Gary Coleman’s biggest problem was that he could never stop being Gary Coleman.  Some child stars can just slip away, re-enter the non-Hollywood world, and grow up quietly.  Apparently, VICI from Small Wonder is now a nurse in Colorado, and Sixteen Candles heartthrob Jake Ryan makes furniture in small-town Pennsylvania.  Both of them can almost certainly buy groceries without anyone talking in a robot voice or asking about Molly Ringwald’s underwear.  But that was a luxury Gary Coleman probably never had, and it’s one that almost certainly wore on him.  Part of the problem is that he was aesthetically distinctive; part of the problem, though, was that, for about a decade, he really entertained people—and he stuck with us, even though his career may not have.
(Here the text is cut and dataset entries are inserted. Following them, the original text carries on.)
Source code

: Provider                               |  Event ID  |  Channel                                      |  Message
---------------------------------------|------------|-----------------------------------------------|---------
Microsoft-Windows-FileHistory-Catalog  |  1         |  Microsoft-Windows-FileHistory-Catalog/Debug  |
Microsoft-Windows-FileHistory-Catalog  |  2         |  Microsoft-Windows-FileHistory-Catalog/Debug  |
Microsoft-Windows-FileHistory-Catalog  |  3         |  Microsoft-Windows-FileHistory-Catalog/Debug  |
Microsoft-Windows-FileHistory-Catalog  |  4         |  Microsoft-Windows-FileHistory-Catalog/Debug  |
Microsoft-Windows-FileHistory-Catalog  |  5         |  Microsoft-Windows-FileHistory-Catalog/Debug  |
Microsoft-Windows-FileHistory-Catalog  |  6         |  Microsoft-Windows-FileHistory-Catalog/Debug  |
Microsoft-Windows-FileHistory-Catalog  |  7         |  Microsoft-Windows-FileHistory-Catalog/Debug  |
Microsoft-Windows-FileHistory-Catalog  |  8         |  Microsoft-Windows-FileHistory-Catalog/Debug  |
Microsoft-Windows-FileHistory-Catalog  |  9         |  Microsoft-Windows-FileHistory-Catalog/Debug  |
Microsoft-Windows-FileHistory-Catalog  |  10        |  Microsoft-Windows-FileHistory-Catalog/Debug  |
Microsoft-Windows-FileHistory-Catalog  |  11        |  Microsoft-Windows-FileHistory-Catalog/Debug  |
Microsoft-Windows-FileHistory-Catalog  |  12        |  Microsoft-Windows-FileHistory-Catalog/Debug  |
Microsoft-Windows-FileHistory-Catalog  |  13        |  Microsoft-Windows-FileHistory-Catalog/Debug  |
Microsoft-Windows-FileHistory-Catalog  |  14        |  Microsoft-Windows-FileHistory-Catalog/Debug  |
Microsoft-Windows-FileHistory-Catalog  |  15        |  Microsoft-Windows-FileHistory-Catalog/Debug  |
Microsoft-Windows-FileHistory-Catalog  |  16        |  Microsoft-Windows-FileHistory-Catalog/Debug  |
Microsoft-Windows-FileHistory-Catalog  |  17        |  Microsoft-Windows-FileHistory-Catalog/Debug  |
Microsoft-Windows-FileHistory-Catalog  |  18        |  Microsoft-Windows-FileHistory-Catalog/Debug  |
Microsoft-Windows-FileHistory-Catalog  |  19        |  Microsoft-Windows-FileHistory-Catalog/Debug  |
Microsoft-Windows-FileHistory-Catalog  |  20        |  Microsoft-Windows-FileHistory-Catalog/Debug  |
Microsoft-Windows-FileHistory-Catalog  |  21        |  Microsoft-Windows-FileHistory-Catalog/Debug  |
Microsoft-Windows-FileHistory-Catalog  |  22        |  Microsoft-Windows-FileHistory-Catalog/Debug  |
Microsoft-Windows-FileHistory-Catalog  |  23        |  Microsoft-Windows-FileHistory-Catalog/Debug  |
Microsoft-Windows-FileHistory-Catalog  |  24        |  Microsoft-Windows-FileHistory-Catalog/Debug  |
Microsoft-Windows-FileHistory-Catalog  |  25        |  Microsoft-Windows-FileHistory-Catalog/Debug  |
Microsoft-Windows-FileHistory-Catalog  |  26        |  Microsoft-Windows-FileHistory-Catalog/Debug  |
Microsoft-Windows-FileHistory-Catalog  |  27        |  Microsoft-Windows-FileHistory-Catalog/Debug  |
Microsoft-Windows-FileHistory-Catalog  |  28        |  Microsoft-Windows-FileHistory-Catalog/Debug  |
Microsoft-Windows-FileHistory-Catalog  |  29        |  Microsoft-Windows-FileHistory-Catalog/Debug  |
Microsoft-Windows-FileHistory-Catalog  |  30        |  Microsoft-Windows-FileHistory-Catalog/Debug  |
Coleman became a laughingstock through no fault of his own.  He was funny in 1983, he was out of work by 1993, and the “joke” seemed to be that Hollywood didn’t let him continue his career into adulthood.  In my own dissertation, I chronicle the woes of the Diff’rent Strokes kids, and lump Gary Coleman’s string of bad luck and moderately poor choices in with Dana Plato’s overdose and Todd Bridges’s miles-long police record, which is ultimately unfair to him.  Gary Coleman’s real tragedy is that, really, he did was he was supposed to.  For almost a decade, he did his job well—and because of that, it became impossible for him to do anything else.  It’s a shame he didn’t have more time to reinvent himself, and to rediscover the dignity he had, by all means, rightfully earned.